For those that like football and are of a nerdy persuasion, building a football ratings model is a noble pursuit. Intuitively, football (like many other sports) appears a numerical puzzle that can easily be solved – certain patterns, like the percentage of home wins and goals per game, repeat year after year – and the same teams always seem to finish up in similar positions.
Added to this, there are plenty of practical applications for rating systems – ranging from simply being able to say “I told you so” to fantasy football competitions and assessing value in the betting market. These first two uses are pretty benign but the third can be dangerous, and subject to plenty of perils and pitfalls if used unwarily.
Football is not so easily tamed. Firstly, many outcomes are genuinely random (even if there appears to be an emerging pattern). Secondly, many factors that seem to affect a football match are really difficult to quantify – such as how teams play in different game states, which I discussed here. Some of the pitfalls of using rating systems to assess value in the market are:
Simple or complex?
Rating systems can range from the simple (using a few easily available variables) to the highly complex, utilising the masses of data now available about every action carried out on a football pitch.
For my projections and ratings I use a simple model based on goals, shots on target and shots (discussed here). This does correlate well from season to season, but takes no account of factors such as injuries, suspensions or tactical style. Complex models can allow for these factors, but the more complex a model the more difficult it is to understand the results it produces – particularly if it’s using factors that are difficult to quantify.
Short term or long term?
Many ratings systems simply take the average of values over a number of matches. But what number? Going back over the last 6-8 matches has the advantage of allowing for current form, but can be quite volatile and heavily dependent on luck. It also has the undesirable property that a team’s rating can be heavily influenced by a single result in the short period – e.g. A 5-0 win, if this result disappears from the averaging sequence from one week to the next, a team’s rating is likely to go down even if they won the last match.
I tend to prefer averaging over the long term (for my adjusted-goals rating, over the current and previous season). This is less volatile but reacts slowly to genuine changes in form – however for many leagues teams’ long term performance stays relatively stable. For most of the top leagues (e.g. English premier league) teams correlate well from one season to the next. Using a long term average also better takes advantage of contrarian betting – I.e. Betting against weight of money in the market (which may artificially increase the odds, due to the market overreacting to short-term factors). When back-testing ratings systems I’ve found that long term ratings usually out-perform short term – but I haven’t found a way of objectively identifying genuine short-term performance improvements.
Be wary of being too good
It’s reasonabley easy to build a rating system that gets close to the market. And it’s tempting to believe that by allowing for numerous factors, and getting close to the market for most outcomes – that where value is identified it’s due to the model being able to outsmart the market. That’s generally not the case. In fact it’s probably doing the unhappy opposite of identifying where the model has not adjusted enough – I.e simply finding poor value.

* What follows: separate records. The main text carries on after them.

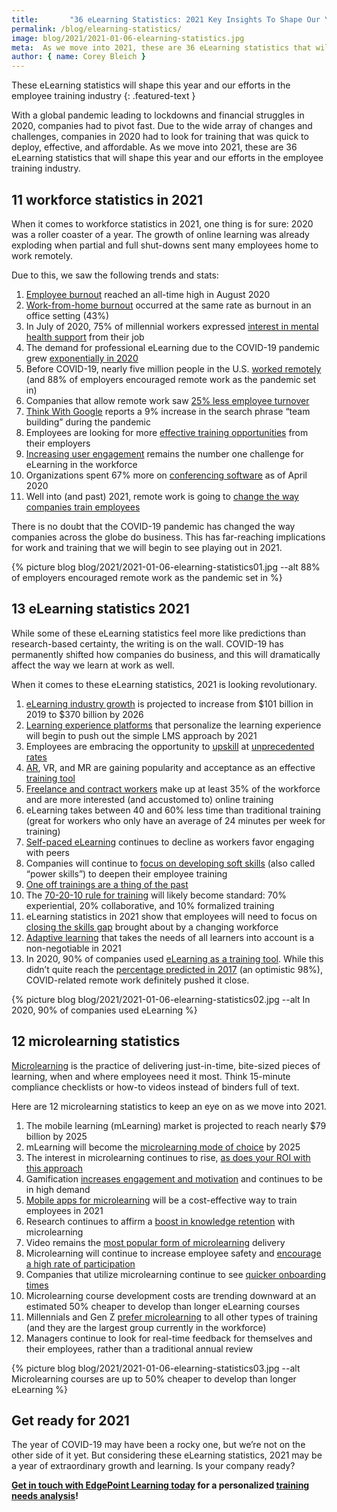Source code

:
 ```yaml
---
title:       "36 eLearning Statistics: 2021 Key Insights To Shape Our Year"
permalink: /blog/elearning-statistics/
image: blog/2021/2021-01-06-elearning-statistics.jpg
meta:  As we move into 2021, these are 36 eLearning statistics that will shape this year and our efforts in the employee training industry.
author: { name: Corey Bleich }
---
```


These eLearning statistics will shape this year and our efforts in the employee training industry
{: .featured-text }

With a global pandemic leading to lockdowns and financial struggles in 2020, companies had to pivot fast. Due to the wide array of changes and challenges, companies in 2020 had to look for training that was quick to deploy, effective, and affordable. As we move into 2021, these are 36 eLearning statistics that will shape this year and our efforts in the employee training industry.

## 11 workforce statistics in 2021

When it comes to workforce statistics in 2021, one thing is for sure: 2020 was a roller coaster of a year. The growth of online learning was already exploding when partial and full shut-downs sent many employees home to work remotely.

Due to this, we saw the following trends and stats:

1. [Employee burnout](https://allwork.space/2020/10/employee-burnout-has-reached-a-new-high-survey-finds/) reached an all-time high in August 2020
2. [Work-from-home burnout](https://www.cnbc.com/2020/07/28/remote-work-burnout-is-growing-as-coronavirus-pandemic-stretches-on.html) occurred at the same rate as burnout in an office setting (43%)
3. In July of 2020, 75% of millennial workers expressed [interest in mental health support](https://www.glintinc.com/wp-content/uploads/2020/10/Glint-Oct-2020-Data-Insights-Report.pdf) from their job
4. The demand for professional eLearning due to the COVID-19 pandemic grew [exponentially in 2020](https://www.gminsights.com/industry-analysis/elearning-market-size)
5. Before COVID-19, nearly five million people in the U.S. [worked remotely](https://review42.com/remote-work-statistics/) (and 88% of employers encouraged remote work as the pandemic set in)
6. Companies that allow remote work saw [25% less employee turnover](https://review42.com/remote-work-statistics/)
7. [Think With Google](https://www.thinkwithgoogle.com/consumer-insights/consumer-trends/at-home-work-life-balance/) reports a 9% increase in the search phrase “team building” during the pandemic
8. Employees are looking for more [effective training opportunities](https://www.hrexchangenetwork.com/learning/news/7-stats-that-prove-training-value) from their employers
9. [Increasing user engagement](https://www.researchandmarkets.com/reports/4827704/corporate-e-learning-global-market-outlook) remains the number one challenge for eLearning in the workforce
10. Organizations spent 67% more on [conferencing software](https://www.statista.com/statistics/1116831/business-software-spending-covid19-forecast/) as of April 2020
11. Well into (and past) 2021, remote work is going to [change the way companies train employees](https://www.gartner.com/en/newsroom/press-releases/2020-04-03-gartner-cfo-surey-reveals-74-percent-of-organizations-to-shift-some-employees-to-remote-work-permanently2)

There is no doubt that the COVID-19 pandemic has changed the way companies across the globe do business. This has far-reaching implications for work and training that we will begin to see playing out in 2021.



{% picture blog blog/2021/2021-01-06-elearning-statistics01.jpg --alt 88% of employers encouraged remote work as the pandemic set in %}



## 13 eLearning statistics 2021

While some of these eLearning statistics feel more like predictions than research-based certainty, the writing is on the wall. COVID-19 has permanently shifted how companies do business, and this will dramatically affect the way we learn at work as well.

When it comes to these eLearning statistics, 2021 is looking revolutionary.

1. [eLearning industry growth](https://www.statista.com/statistics/1130331/e-learning-market-size-segment-worldwide/#:~:text=In%202019%2C%20the%20global%20online,approximately%20101%20billion%20U.S.%20dollars.&text=By%202026%2C%20the%20total%20market,over%20370%20billion%20U.S.%20dollars.) is projected to increase from $101 billion in 2019 to $370 billion by 2026
2. [Learning experience platforms](https://joshbersin.com/2019/03/learning-experience-platform-lxp-market-grows-up-now-too-big-to-ignore/) that personalize the learning experience will begin to push out the simple LMS approach by 2021
3. Employees are embracing the opportunity to [upskill](/blog/upskill-employees/) at [unprecedented rates](https://www.digitaldna.org.uk/the-rise-of-e-learning-in-lockdown/)
4. [AR](/blog/future-of-augmented-reality/), VR, and MR are gaining popularity and acceptance as an effective [training tool](https://techjury.net/blog/virtual-reality-statistics/#gref)
5. [Freelance and contract workers](/blog/freelance-contractor-training/) make up at least 35% of the workforce and are more interested (and accustomed to) online training
6. eLearning takes between 40 and 60% less time than traditional training (great for workers who only have an average of 24 minutes per week for training)
7. [Self-paced eLearning](https://elearningindustry.com/top-elearning-statistics-2019) continues to decline as workers favor engaging with peers
8. Companies will continue to [focus on developing soft skills](https://www.ibm.com/downloads/cas/EPYMNBJA) (also called “power skills”) to deepen their employee training
9. [One off trainings are a thing of the past](https://hbr.org/2019/10/where-companies-go-wrong-with-learning-and-development)
10. The [70-20-10 rule for training](https://elearningindustry.com/70-20-10-model-learning-and-development) will likely become standard: 70% experiential, 20% collaborative, and 10% formalized training
11. eLearning statistics in 2021 show that employees will need to focus on [closing the skills gap](https://business.linkedin.com/talent-solutions/blog/trends-and-research/2020/most-in-demand-hard-and-soft-skills) brought about by a changing workforce
12. [Adaptive learning](https://www.litmos.com/blog/articles/adaptive-learning-mean-learners) that takes the needs of all learners into account is a non-negotiable in 2021
13. In 2020, 90% of companies used [eLearning as a training tool](https://www.researchandmarkets.com/reports/4827704/corporate-e-learning-global-market-outlook). While this didn’t quite reach the [percentage predicted in 2017](https://smallbiztrends.com/2017/12/2018-e-learning-trends.html) (an optimistic 98%), COVID-related remote work definitely pushed it close.



{% picture blog blog/2021/2021-01-06-elearning-statistics02.jpg --alt In 2020, 90% of companies used eLearning %}



## 12 microlearning statistics

[Microlearning](/blog/types-of-microlearning/) is the practice of delivering just-in-time, bite-sized pieces of learning, when and where employees need it most. Think 15-minute compliance checklists or how-to videos instead of binders full of text.

Here are 12 microlearning statistics to keep an eye on as we move into 2021.

1. The mobile learning (mLearning) market is projected to reach nearly $79 billion by 2025
2. mLearning will become the [microlearning mode of choice](https://www.cnbc.com/2019/01/24/smartphones-72percent-of-people-will-use-only-mobile-for-internet-by-2025.html) by 2025
3. The interest in microlearning continues to rise, [as does your ROI with this approach](https://medium.com/@Origin_Learning/microlearning-a-top-2020-learning-trend-6d438a1e35a4)
4. Gamification [increases engagement and motivation](https://review42.com/gamification-statistics/) and continues to be in high demand
5. [Mobile apps for microlearning](https://medium.com/@Origin_Learning/microlearning-a-top-2020-learning-trend-6d438a1e35a4) will be a cost-effective way to train employees in 2021
6. Research continues to affirm a [boost in knowledge retention](https://www.ncbi.nlm.nih.gov/pmc/articles/PMC6716752/) with microlearning
7. Video remains the [most popular form of microlearning](https://trainingmag.com/trgmag-article/2019-training-industry-report/) delivery
8. Microlearning will continue to increase employee safety and [encourage a high rate of participation](https://trainingmag.com/trgmag-article/2019-training-industry-report/)
9. Companies that utilize microlearning continue to see [quicker onboarding times](https://trainingmag.com/trgmag-article/2019-training-industry-report/)
10. Microlearning course development costs are trending downward at an estimated 50% cheaper to develop than longer eLearning courses
11. Millennials and Gen Z [prefer microlearning](https://www.pwc.com/gx/en/services/people-organisation/publications/workforce-of-the-future.html) to all other types of training (and they are the largest group currently in the workforce)
12. Managers continue to look for real-time feedback for themselves and their employees, rather than a traditional annual review



{% picture blog blog/2021/2021-01-06-elearning-statistics03.jpg --alt Microlearning courses are up to 50% cheaper to develop than longer eLearning %}


## Get ready for 2021

The year of COVID-19 may have been a rocky one, but we’re not on the other side of it yet. But considering these eLearning statistics, 2021 may be a year of extraordinary growth and learning. Is your company ready?

**[Get in touch with EdgePoint Learning today](/contact/) for a personalized [training needs analysis](/blog/training-needs-analysis/)!**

Converting to match probabilities
So you’ve got your team ratings spot on – how do you convert them to match probabilities? There are a number of ways to achieve this – e.g. Regression analysis on home wins, draws and away wins or applying a Poisson distribution to individual scores. But the danger is that any inaccuracy in this translation will be exploited by the market. For example – overestimating home field advantage would cause significant losses for EPL matches so far this season, even if the actual team ratings were a true reflection of ability.
The market changes
In the rare event that a rating system outperforms the market, it’s unlikely it will last. With so much information and competition the market is near perfect, meaning any advantage is unlikely to last. This also needs to be borne in mind when analysing a model’s effectiveness using past data.
Having said all this – it might be tempting to think that building a football ratings model is pointless. Surely in a world where so much information is available and data analytics is big business – any attempt to build something that might outperform what’s already out there is futile?
But that’s definitely not the case. Firstly building a ratings model is fun (for nerdy types like me). Secondly – any model, even if far from perfect, helps understanding and learning. And, thirdly – as Leicester, and particularly Chelsea, have shown us this season – the market, and most existing ratings models, can get things very very wrong.